(TASK DETAILS): List each line of the material below that contains the string "radius", copying every such line in full.

Lines of data
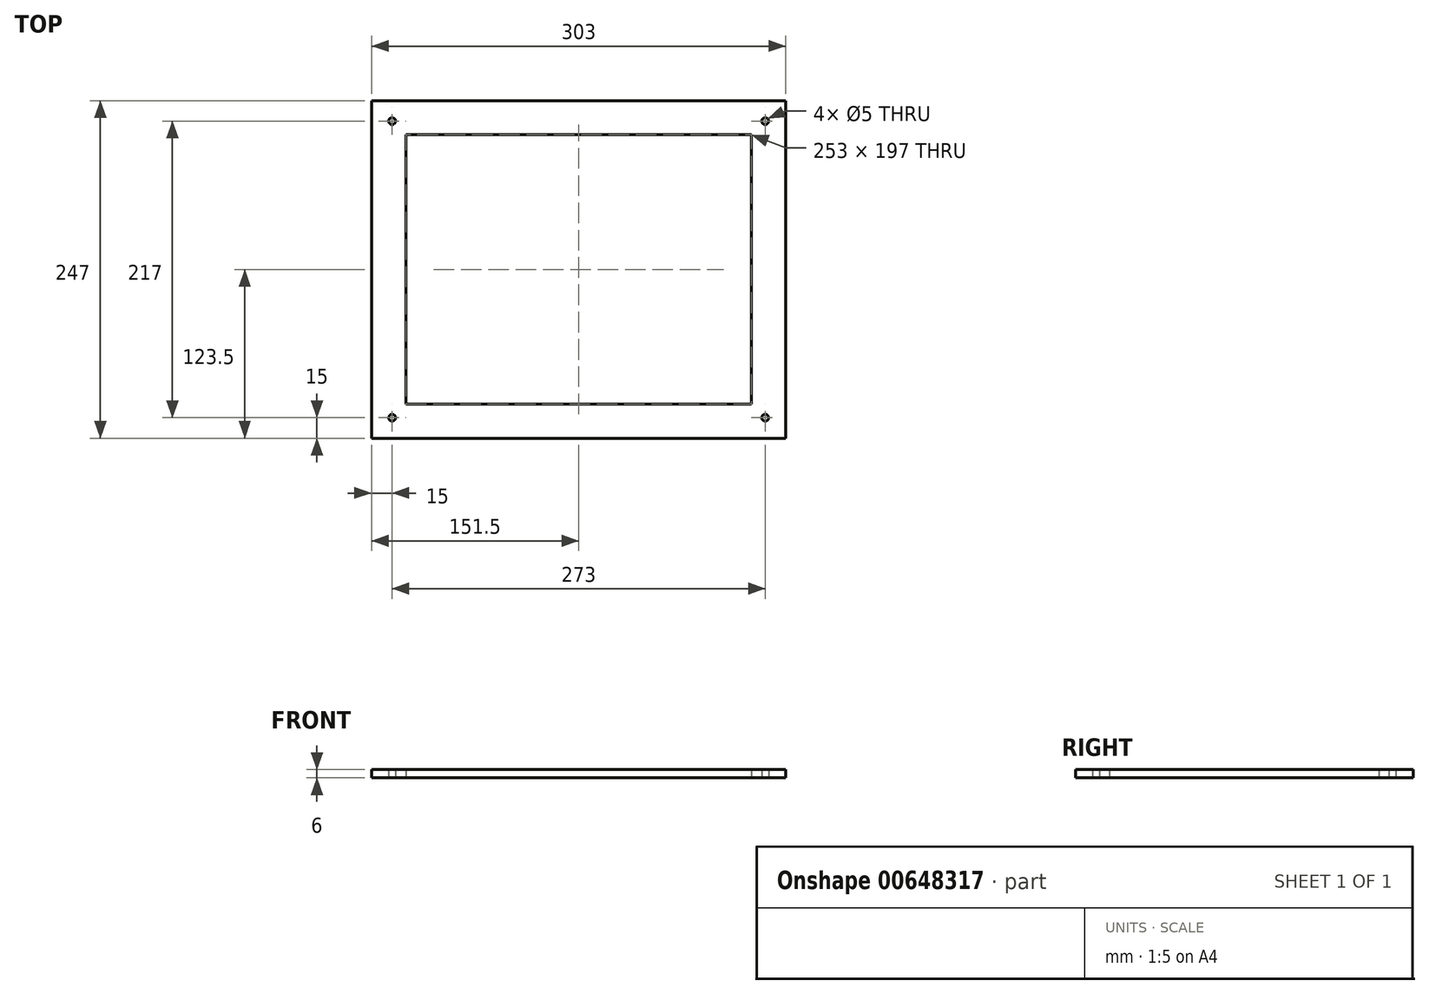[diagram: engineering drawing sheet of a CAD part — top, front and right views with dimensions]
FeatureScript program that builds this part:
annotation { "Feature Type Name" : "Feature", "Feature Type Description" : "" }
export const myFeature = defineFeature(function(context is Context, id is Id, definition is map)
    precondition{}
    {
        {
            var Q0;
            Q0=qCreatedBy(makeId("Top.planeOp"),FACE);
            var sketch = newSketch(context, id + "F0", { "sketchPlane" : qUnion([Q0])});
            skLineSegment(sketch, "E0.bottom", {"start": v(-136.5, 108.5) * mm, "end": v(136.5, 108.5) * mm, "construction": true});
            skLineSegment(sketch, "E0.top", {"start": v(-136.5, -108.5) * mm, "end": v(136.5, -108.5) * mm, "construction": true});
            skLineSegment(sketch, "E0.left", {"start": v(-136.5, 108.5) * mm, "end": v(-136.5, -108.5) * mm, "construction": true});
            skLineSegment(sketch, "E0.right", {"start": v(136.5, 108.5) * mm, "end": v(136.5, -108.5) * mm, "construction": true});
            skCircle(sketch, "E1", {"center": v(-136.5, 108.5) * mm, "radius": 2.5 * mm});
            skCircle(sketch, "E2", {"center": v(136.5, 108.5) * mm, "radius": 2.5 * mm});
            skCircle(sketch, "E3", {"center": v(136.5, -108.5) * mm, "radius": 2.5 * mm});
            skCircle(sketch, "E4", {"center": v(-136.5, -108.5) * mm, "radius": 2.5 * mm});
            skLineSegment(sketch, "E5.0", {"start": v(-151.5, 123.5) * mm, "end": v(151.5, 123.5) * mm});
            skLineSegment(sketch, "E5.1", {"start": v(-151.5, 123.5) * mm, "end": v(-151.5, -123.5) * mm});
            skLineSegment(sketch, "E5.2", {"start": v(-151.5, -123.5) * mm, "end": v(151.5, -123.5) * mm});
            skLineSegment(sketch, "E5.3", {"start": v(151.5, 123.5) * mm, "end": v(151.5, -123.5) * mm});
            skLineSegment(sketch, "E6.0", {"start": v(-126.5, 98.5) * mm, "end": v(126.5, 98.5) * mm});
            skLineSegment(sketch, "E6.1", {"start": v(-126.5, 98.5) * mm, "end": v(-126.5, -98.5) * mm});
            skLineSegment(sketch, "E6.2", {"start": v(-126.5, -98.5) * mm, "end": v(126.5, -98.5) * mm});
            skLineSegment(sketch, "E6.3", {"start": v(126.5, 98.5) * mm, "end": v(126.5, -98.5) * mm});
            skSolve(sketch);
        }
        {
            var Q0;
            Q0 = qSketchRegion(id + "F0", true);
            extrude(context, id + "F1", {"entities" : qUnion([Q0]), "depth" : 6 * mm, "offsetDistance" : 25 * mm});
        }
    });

(FULL SOLUTION):
            skCircle(sketch, "E1", {"center": v(-136.5, 108.5) * mm, "radius": 2.5 * mm});
            skCircle(sketch, "E2", {"center": v(136.5, 108.5) * mm, "radius": 2.5 * mm});
            skCircle(sketch, "E3", {"center": v(136.5, -108.5) * mm, "radius": 2.5 * mm});
            skCircle(sketch, "E4", {"center": v(-136.5, -108.5) * mm, "radius": 2.5 * mm});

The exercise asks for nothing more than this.